BotPress is an open-source conversational AI platform, built on TypeScript. BotPress is a flexible conversational platform for enterprises to automate conversations and workflows. Although having some nice features like advanced permission, security and data compliance, open-source doesn’t seem to have some features that are useful for enterprise (number of admins, roles, multilanguage, white-label widgets and interface, etc.). It’s mainly aimed at bots not voice, though. Doesn’t seem to be any voice markdown or available channels, mostly text ones.

Deep Pavlov

Built on Python, Deep Pavlov is an open-source framework. It helps you build multi-skill chat-bots with NLU, multi-state support, contexts, etc. You can easily connect other DeepPavlov models to the agent for annotation and evaluation. Doesn’t seem to have any channel support at the moment, but can be used for pretty much anything, although it requires a lot of customization and additional work due to lack of existing connectors.

JAICF (Just AI Conversational Platform)

JAICF is fully customizable; the framework works with popular voice and text channels such as Amazon Alexa, Google Actions, Slack, Facebook Messenger, and more.

Any NLU engine, whether Dialogflow or Rasa is also compatible and JAICF’s use of third-party libraries adds ready to use NLU modules. The flexibility of JAICF allows developers to deploy in the environment of their choice and can easily be scaled with a choice of Kotlin, Java, or third-party libraries.

Wrapping it up

Frameworks are awesome — they save time, they give a free hand to create a unique, custom solution, but most importantly, you don’t have to be a top-level codehead to get started. Frameworks are building sets that embrace all the required beans you may need to put even the most audacious idea into practice.

Frameworks are open-source, meaning they are free even for commercial use. Many of them like JAICF, Rasa, or Jovo allow creating even mission-critical solutions — for free or with additional payment for some features, integrations, or channels. Meaning you can build even enterprise projects with low investments.

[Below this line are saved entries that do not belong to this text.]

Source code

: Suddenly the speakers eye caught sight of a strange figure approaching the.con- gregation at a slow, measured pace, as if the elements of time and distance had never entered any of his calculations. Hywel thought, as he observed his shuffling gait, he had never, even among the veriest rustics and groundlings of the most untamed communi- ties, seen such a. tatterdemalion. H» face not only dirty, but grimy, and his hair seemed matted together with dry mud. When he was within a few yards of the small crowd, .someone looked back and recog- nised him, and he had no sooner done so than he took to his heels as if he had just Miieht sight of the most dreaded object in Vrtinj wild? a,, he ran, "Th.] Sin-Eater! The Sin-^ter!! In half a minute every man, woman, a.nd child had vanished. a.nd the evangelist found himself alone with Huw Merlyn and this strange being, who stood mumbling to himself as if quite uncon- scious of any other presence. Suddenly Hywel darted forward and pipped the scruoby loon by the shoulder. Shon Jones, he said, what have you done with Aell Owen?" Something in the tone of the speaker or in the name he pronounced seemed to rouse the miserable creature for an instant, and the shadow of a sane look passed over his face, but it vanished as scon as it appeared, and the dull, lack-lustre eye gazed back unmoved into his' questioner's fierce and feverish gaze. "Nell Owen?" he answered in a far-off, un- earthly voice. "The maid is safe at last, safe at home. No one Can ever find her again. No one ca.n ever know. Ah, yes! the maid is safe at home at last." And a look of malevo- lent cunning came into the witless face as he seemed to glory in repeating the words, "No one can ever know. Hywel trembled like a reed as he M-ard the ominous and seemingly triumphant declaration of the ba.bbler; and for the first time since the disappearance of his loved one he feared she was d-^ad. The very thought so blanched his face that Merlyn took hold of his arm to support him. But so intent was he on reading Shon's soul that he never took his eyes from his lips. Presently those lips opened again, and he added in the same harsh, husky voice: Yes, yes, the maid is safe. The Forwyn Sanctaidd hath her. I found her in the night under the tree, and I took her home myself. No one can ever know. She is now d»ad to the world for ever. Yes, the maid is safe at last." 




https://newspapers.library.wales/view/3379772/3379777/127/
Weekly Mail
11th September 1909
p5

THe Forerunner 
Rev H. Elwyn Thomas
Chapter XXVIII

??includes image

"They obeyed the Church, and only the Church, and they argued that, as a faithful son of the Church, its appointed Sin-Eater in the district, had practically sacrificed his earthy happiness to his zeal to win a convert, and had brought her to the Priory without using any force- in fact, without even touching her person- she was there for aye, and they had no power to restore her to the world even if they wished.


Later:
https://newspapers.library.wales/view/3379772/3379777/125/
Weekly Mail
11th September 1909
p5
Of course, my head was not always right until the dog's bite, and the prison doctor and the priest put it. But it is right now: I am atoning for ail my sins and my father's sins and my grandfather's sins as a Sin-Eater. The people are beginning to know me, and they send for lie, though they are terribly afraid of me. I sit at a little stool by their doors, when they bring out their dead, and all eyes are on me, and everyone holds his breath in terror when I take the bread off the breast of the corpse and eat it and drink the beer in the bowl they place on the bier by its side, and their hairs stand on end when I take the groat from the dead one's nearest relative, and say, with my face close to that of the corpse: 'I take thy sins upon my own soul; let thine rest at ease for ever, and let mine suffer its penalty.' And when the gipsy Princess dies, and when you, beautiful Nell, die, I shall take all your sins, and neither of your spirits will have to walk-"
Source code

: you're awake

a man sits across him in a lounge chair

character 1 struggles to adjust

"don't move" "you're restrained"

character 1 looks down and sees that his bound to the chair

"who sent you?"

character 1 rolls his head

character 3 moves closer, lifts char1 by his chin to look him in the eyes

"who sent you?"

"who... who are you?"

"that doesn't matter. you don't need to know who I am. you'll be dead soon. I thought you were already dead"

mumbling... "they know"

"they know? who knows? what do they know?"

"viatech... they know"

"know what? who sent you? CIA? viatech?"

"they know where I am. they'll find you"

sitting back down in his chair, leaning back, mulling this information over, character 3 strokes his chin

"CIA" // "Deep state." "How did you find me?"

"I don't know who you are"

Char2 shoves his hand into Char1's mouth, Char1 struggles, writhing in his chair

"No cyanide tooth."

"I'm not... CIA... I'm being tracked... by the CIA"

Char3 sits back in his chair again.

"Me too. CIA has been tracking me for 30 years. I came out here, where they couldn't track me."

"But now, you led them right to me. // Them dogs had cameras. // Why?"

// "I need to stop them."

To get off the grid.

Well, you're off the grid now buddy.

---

Frameworks implement the logic of dialogue, but they don’t limit the development, meaning you can create a skill for a smart device, phone, a simple bot, a game – whatever you want. You could use these tools even to create scenarios for a movie!

Conversational AI is a relatively new technology, but it’s a rewarding one because its future is very promising — chatbots, virtual assistants, and voice navigation are here to stay. Each day we will find new solutions. And you can be the one who brings something to the table! The idea is crucial in conversational AI and you can find one simply analyzing everyday needs, user experience, and client’s expectations.